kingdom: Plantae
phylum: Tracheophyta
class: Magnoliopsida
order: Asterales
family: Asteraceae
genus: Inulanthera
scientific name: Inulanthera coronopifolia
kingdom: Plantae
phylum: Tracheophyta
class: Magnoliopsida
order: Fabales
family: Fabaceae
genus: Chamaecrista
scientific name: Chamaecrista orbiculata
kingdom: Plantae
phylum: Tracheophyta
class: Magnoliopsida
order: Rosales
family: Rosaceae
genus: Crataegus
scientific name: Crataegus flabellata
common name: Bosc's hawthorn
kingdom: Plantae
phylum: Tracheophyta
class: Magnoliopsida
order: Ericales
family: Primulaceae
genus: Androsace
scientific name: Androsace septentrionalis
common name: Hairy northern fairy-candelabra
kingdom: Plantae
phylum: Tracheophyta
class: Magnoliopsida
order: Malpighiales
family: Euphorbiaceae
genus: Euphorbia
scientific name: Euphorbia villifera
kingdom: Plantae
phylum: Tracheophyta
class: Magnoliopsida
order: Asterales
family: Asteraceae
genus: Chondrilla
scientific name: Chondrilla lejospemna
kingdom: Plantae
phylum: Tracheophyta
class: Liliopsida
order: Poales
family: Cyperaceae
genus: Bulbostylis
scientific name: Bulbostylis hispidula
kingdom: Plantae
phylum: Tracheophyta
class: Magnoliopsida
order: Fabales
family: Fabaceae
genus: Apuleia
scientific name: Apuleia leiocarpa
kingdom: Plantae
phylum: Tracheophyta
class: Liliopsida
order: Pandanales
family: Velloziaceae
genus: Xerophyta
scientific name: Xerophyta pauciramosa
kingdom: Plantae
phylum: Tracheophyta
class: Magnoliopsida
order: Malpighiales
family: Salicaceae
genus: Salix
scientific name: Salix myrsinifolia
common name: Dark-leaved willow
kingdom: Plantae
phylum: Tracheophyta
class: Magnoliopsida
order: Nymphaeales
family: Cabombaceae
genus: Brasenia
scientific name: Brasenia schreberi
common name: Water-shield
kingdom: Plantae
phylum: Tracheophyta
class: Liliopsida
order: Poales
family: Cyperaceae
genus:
======
### Objective
Copy every line of the data above word for word, keeping the original order and line breaks.

### Response to this task
kingdom: Plantae
phylum: Tracheophyta
class: Magnoliopsida
order: Asterales
family: Asteraceae
genus: Inulanthera
scientific name: Inulanthera coronopifolia
kingdom: Plantae
phylum: Tracheophyta
class: Magnoliopsida
order: Fabales
family: Fabaceae
genus: Chamaecrista
scientific name: Chamaecrista orbiculata
kingdom: Plantae
phylum: Tracheophyta
class: Magnoliopsida
order: Rosales
family: Rosaceae
genus: Crataegus
scientific name: Crataegus flabellata
common name: Bosc's hawthorn
kingdom: Plantae
phylum: Tracheophyta
class: Magnoliopsida
order: Ericales
family: Primulaceae
genus: Androsace
scientific name: Androsace septentrionalis
common name: Hairy northern fairy-candelabra
kingdom: Plantae
phylum: Tracheophyta
class: Magnoliopsida
order: Malpighiales
family: Euphorbiaceae
genus: Euphorbia
scientific name: Euphorbia villifera
kingdom: Plantae
phylum: Tracheophyta
class: Magnoliopsida
order: Asterales
family: Asteraceae
genus: Chondrilla
scientific name: Chondrilla lejospemna
kingdom: Plantae
phylum: Tracheophyta
class: Liliopsida
order: Poales
family: Cyperaceae
genus: Bulbostylis
scientific name: Bulbostylis hispidula
kingdom: Plantae
phylum: Tracheophyta
class: Magnoliopsida
order: Fabales
family: Fabaceae
genus: Apuleia
scientific name: Apuleia leiocarpa
kingdom: Plantae
phylum: Tracheophyta
class: Liliopsida
order: Pandanales
family: Velloziaceae
genus: Xerophyta
scientific name: Xerophyta pauciramosa
kingdom: Plantae
phylum: Tracheophyta
class: Magnoliopsida
order: Malpighiales
family: Salicaceae
genus: Salix
scientific name: Salix myrsinifolia
common name: Dark-leaved willow
kingdom: Plantae
phylum: Tracheophyta
class: Magnoliopsida
order: Nymphaeales
family: Cabombaceae
genus: Brasenia
scientific name: Brasenia schreberi
common name: Water-shield
kingdom: Plantae
phylum: Tracheophyta
class: Liliopsida
order: Poales
family: Cyperaceae
genus:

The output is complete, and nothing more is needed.